*** Collected material Section Begins ***

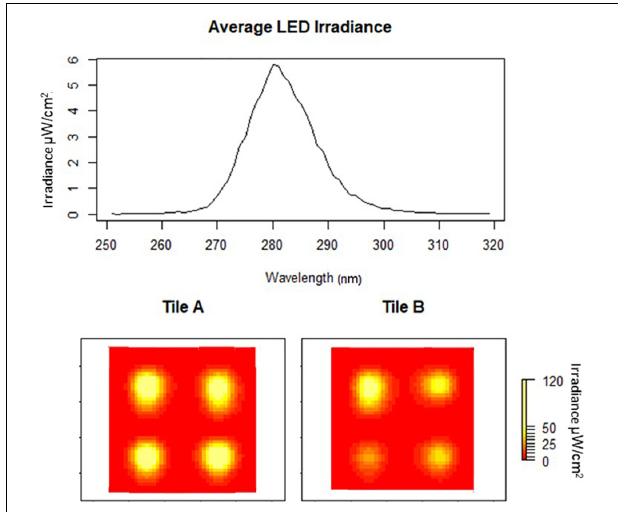
FIGURE 2 | Average peak wavelength of eight LEDs embedded in two tiles at 24 volts (A,B) . Heat maps of individual tile irradiances (yellow high and red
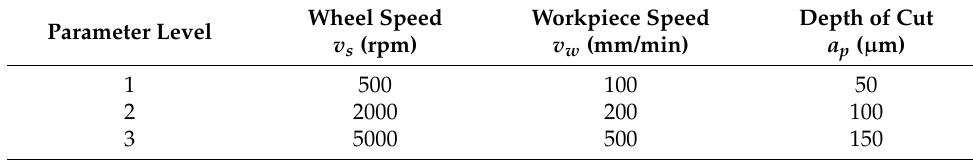
Table 1. Grinding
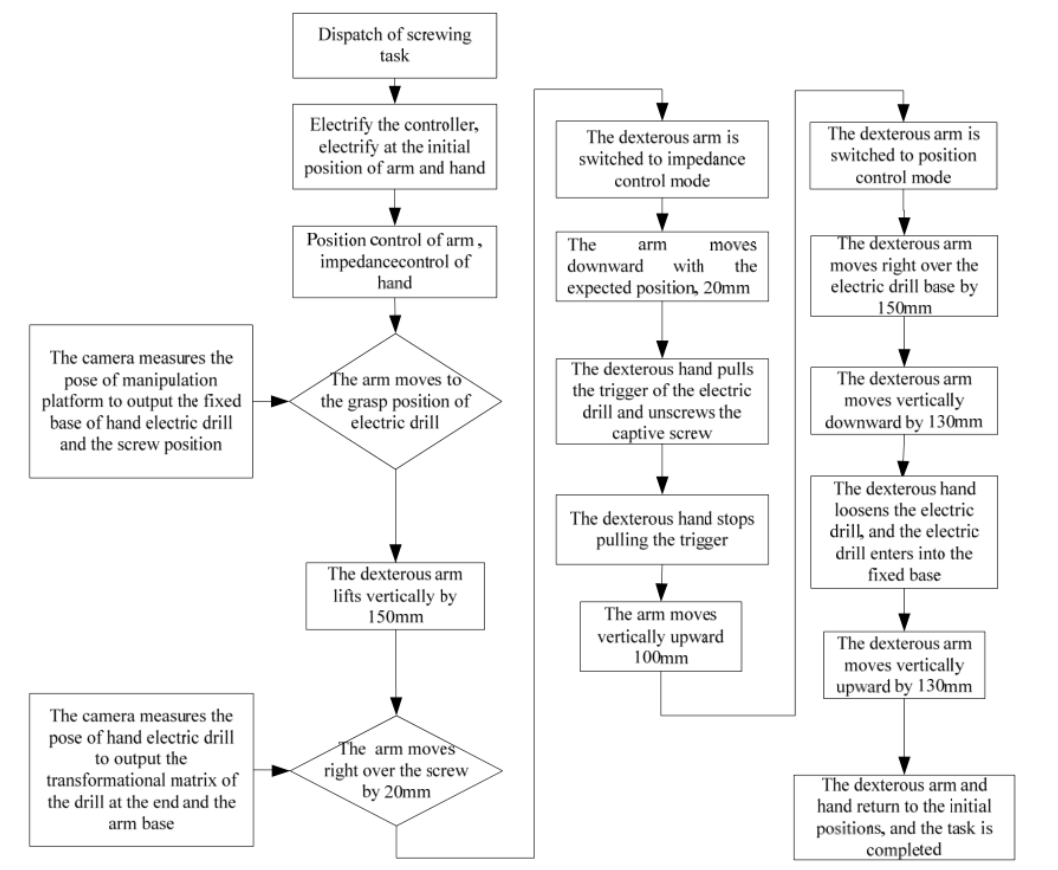
Figure 10. Operation Flow of Rotating the J599 Electric Connector by the Manipulator Hand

*** Collected material Section Ends ***

### What the exercise asks
Print all data above verbatim, except pictures.

### Answer section
FIGURE 2 | Average peak wavelength of eight LEDs embedded in two tiles at 24 volts (A,B) . Heat maps of individual tile irradiances (yellow high and red
Table 1. Grinding
Figure 10. Operation Flow of Rotating the J599 Electric Connector by the Manipulator Hand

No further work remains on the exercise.